De acordo com um estudo de impacto feito este ano, por cada euro investido, o Abem gera um retorno social de 7,8 euros. O que lhe parece?
7,8 euros por cada euro investido é um retorno altíssimo. A decisão de medir é inovadora e corajosa. Ninguém o faz. É uma maneira de a Dignitude se diferenciar, sobretudo junto dos investidores. Os doadores procuram sobretudo retorno emocional, mas os investidores estão acostumados a medir o retorno financeiro e valorizaram a existência de um número que traduza o retorno social.
Tem sugestões de como o Programa Abem pode ser desenvolvido no futuro?
Para mim, o êxito do programa passa por dois caminhos.
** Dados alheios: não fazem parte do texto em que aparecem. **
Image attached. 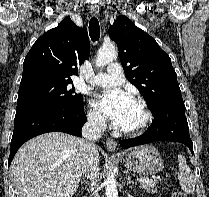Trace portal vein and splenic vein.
Instances as JSON below:
<instances>
[{"label": "portal vein and splenic vein", "instance_id": "1", "mask_svg": "<svg viewBox=\"0 0 209 197\" xmlns=\"http://www.w3.org/2000/svg\"><path fill=\"white\" fill-rule=\"evenodd\" d=\"M137 181L139 183H145V184H148V183H152L153 182L152 179H148V178H139V179H137Z\"/></svg>", "mask_w": 209, "mask_h": 197}]
</instances>
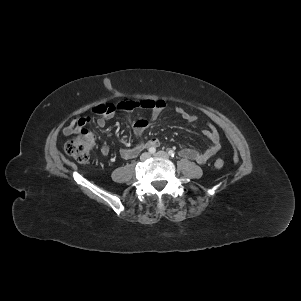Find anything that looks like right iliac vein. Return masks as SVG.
<instances>
[{
  "label": "right iliac vein",
  "mask_w": 301,
  "mask_h": 301,
  "mask_svg": "<svg viewBox=\"0 0 301 301\" xmlns=\"http://www.w3.org/2000/svg\"><path fill=\"white\" fill-rule=\"evenodd\" d=\"M149 156H150V154L147 153V152H145V153L141 154L140 160H141V161H145L146 159L149 158Z\"/></svg>",
  "instance_id": "1"
}]
</instances>
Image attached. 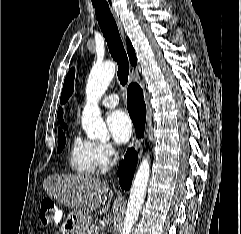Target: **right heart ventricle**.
Here are the masks:
<instances>
[{
	"mask_svg": "<svg viewBox=\"0 0 241 234\" xmlns=\"http://www.w3.org/2000/svg\"><path fill=\"white\" fill-rule=\"evenodd\" d=\"M68 162L79 174H92L99 170L96 143L74 134L68 148Z\"/></svg>",
	"mask_w": 241,
	"mask_h": 234,
	"instance_id": "1",
	"label": "right heart ventricle"
}]
</instances>
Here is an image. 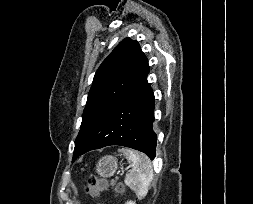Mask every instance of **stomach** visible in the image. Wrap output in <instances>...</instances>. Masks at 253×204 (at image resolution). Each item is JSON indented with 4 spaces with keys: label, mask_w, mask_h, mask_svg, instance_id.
I'll return each instance as SVG.
<instances>
[{
    "label": "stomach",
    "mask_w": 253,
    "mask_h": 204,
    "mask_svg": "<svg viewBox=\"0 0 253 204\" xmlns=\"http://www.w3.org/2000/svg\"><path fill=\"white\" fill-rule=\"evenodd\" d=\"M118 169V161L116 157L107 155L102 157L97 165L96 172L99 176L103 178L112 177Z\"/></svg>",
    "instance_id": "1"
}]
</instances>
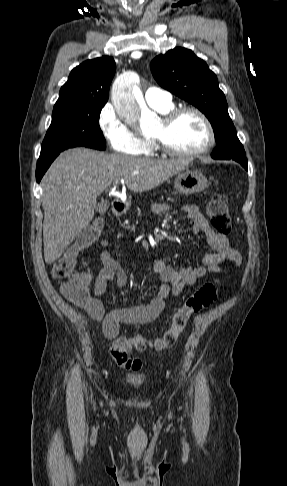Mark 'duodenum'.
Segmentation results:
<instances>
[{
    "label": "duodenum",
    "instance_id": "duodenum-1",
    "mask_svg": "<svg viewBox=\"0 0 287 486\" xmlns=\"http://www.w3.org/2000/svg\"><path fill=\"white\" fill-rule=\"evenodd\" d=\"M125 204L120 200H115L112 202L111 211L115 216L121 215L125 210Z\"/></svg>",
    "mask_w": 287,
    "mask_h": 486
}]
</instances>
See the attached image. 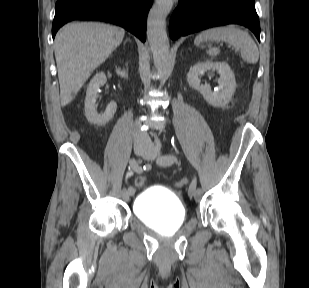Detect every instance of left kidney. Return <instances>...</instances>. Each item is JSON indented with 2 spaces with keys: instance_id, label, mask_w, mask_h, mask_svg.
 <instances>
[{
  "instance_id": "1",
  "label": "left kidney",
  "mask_w": 309,
  "mask_h": 288,
  "mask_svg": "<svg viewBox=\"0 0 309 288\" xmlns=\"http://www.w3.org/2000/svg\"><path fill=\"white\" fill-rule=\"evenodd\" d=\"M209 70H217L220 74L218 80L219 89L217 91H212L211 86L207 83L201 84L200 76ZM187 81L193 89L199 91L204 99L214 107L227 105L236 90L234 73L225 62L204 61L197 63L190 68Z\"/></svg>"
}]
</instances>
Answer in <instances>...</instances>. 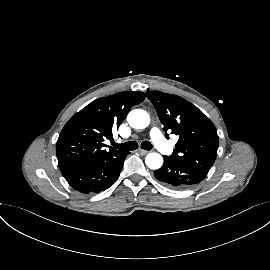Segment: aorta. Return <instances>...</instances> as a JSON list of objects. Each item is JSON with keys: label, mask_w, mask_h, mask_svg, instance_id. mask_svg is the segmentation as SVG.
<instances>
[{"label": "aorta", "mask_w": 270, "mask_h": 270, "mask_svg": "<svg viewBox=\"0 0 270 270\" xmlns=\"http://www.w3.org/2000/svg\"><path fill=\"white\" fill-rule=\"evenodd\" d=\"M127 121L133 128L144 129L150 124V116L144 110L135 109L128 114ZM145 163L150 169H159L163 164V158L159 153H149L145 158Z\"/></svg>", "instance_id": "obj_1"}]
</instances>
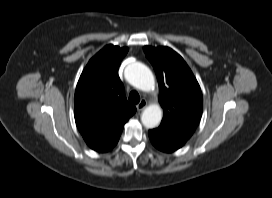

Um deles seria que, depois de vários anos, o Governo apoiasse o programa, potenciando muito o seu impacto social. O outro seria conseguir o apoio de um grande mecenas, disposto a investir dois ou três milhões de euros para suportar a estrutura da Dignitude. Pensando no futuro, o único aspecto do programa onde existe algum risco é o facto de a estrutura da Dignitude estar dependente de apoios financeiros que podem deixar de existir, se mudarem as condições. Seria importante assegurar a estrutura mínima e os ordenados de todos os que trabalham no Abem, para garantir a sustentabilidade futura do programa e que 100% dos fundos angariados continuam a destinar-se aos medicamentos.
Como é possível potenciar o investimento social e o apoio empresarial?
Portugal atravessa um bom momento no que respeita à Responsabilidade Social Empresarial (RSE), é uma tendência que potencia o investimento das empresas em projectos sociais. Por outro lado, o Abem está numa boa situação para usufruir desta tendência, graças à capilaridade das farmácias. Os empregados de uma empresa que apoia a Dignitude vão à farmácia, porque todos vamos à farmácia, e veem aí o programa. Esta capacidade de chegar às pessoas é uma arma muito potente para convencer as empresas a apoiar. As empresas que estão próximas da área farmacêutica e medicamentosa podem utilizar a Dignitude como forma de exercer a sua RSE.